Based on CMS inspection data, WILLOW REHAB & NURSING has documented safety concerns. Inspectors have issued 3 Immediate Jeopardy citations (the most serious violation level indicating risk of serious injury or death). The facility has a 2-star overall rating and ranks #100 of 100 nursing homes in Texas. Families considering this facility should ask detailed questions about what corrective actions have been taken since these incidents.

Do Nurses at Willow Rehab & Nursing Stick Around?

WILLOW REHAB & NURSING has a staff turnover rate of 54%, which is 8 percentage points above the Texas average of 46%. Moderate turnover is common in nursing homes, but families should still ask about staff tenure and how the facility maintains care continuity when employees leave.

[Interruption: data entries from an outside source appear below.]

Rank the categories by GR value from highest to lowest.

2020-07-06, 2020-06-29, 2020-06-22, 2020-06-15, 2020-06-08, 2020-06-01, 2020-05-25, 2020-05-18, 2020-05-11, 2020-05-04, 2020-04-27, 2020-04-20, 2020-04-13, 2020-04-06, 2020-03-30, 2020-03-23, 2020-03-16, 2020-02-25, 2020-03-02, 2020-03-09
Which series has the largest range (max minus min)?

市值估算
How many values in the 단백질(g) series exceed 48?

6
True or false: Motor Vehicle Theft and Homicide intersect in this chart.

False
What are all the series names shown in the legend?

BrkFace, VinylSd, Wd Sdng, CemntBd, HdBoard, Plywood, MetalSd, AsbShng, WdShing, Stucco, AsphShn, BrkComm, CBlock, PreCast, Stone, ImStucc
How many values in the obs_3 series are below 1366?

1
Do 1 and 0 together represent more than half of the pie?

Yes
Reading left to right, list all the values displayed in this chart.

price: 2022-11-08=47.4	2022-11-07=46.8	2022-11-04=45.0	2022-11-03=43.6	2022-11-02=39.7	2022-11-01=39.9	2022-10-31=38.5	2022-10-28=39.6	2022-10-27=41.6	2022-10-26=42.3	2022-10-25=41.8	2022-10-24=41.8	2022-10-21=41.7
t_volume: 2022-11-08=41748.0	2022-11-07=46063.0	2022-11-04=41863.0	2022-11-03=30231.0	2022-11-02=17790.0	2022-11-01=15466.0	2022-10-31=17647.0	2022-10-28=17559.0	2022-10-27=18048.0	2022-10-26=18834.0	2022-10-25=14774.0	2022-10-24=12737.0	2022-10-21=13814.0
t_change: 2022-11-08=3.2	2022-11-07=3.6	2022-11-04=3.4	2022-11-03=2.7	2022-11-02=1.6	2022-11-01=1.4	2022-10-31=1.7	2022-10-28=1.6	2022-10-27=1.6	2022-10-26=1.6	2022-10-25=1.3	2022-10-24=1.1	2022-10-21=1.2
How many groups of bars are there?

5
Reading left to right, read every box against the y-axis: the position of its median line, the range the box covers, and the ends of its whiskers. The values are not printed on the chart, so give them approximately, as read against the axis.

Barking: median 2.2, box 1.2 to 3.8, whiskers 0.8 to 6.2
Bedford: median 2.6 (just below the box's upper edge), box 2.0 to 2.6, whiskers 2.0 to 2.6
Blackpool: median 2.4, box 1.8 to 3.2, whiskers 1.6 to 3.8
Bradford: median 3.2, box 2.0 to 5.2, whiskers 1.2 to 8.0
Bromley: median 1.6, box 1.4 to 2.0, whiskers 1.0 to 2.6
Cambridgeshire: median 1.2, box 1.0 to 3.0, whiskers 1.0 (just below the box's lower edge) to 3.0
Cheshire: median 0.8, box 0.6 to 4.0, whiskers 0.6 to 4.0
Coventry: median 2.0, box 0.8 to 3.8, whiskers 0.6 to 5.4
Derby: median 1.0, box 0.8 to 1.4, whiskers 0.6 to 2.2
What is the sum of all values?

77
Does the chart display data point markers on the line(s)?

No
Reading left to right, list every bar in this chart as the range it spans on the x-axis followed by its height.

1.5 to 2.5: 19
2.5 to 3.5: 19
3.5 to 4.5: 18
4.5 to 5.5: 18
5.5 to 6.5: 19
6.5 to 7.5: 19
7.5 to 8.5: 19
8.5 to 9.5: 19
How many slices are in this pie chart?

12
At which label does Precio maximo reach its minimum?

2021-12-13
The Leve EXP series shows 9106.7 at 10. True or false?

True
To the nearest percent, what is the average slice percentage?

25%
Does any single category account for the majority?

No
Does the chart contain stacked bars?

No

Was Willow Rehab & Nursing Ever Fined?

WILLOW REHAB & NURSING has been fined $228,569 across 2 penalty actions. This is 6.5x the Texas average of $35,365. Fines at this level are uncommon and typically indicate a pattern of serious deficiencies, repeated violations, or failure to correct problems promptly. CMS reserves penalties of this magnitude for facilities that pose significant, documented risk to resident health or safety. Families should request specific documentation of what issues led to these fines and what systemic changes have been implemented.

Is Willow Rehab & Nursing on Any Federal Watch List?

WILLOW REHAB & NURSING is not on any federal watch list. The most significant is the Special Focus Facility (SFF) program, which identifies the bottom 1% of nursing homes nationally based on persistent, serious quality problems. Not being on this list means the facility has avoided the pattern of deficiencies that triggers enhanced federal oversight. This is a positive indicator, though families should still review the facility's inspection history directly.